Task details -
Quote word for word the lines of the data from the line containing "изысканными блюдами, а" through the line containing "На обширной территории, общей".

Dataset items -
════════

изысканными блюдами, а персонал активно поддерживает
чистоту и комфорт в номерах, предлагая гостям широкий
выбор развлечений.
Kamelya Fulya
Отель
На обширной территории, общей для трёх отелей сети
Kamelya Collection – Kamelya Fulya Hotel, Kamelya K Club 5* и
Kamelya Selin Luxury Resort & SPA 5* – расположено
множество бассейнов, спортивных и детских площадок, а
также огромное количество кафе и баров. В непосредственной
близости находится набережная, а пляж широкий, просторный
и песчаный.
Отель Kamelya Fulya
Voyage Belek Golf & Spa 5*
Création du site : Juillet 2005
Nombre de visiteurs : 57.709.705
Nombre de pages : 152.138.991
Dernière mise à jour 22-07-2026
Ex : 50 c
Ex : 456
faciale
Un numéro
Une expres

════════

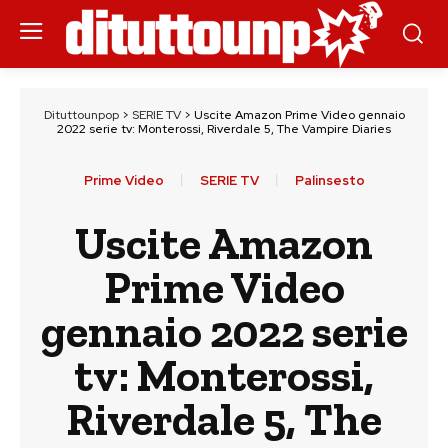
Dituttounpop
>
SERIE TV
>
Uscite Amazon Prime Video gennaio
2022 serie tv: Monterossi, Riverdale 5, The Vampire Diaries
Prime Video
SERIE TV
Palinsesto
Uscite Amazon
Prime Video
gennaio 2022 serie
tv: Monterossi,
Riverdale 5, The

════════

Solution for this exercise -
изысканными блюдами, а персонал активно поддерживает
чистоту и комфорт в номерах, предлагая гостям широкий
выбор развлечений.
Kamelya Fulya
Отель
На обширной территории, общей для трёх отелей сети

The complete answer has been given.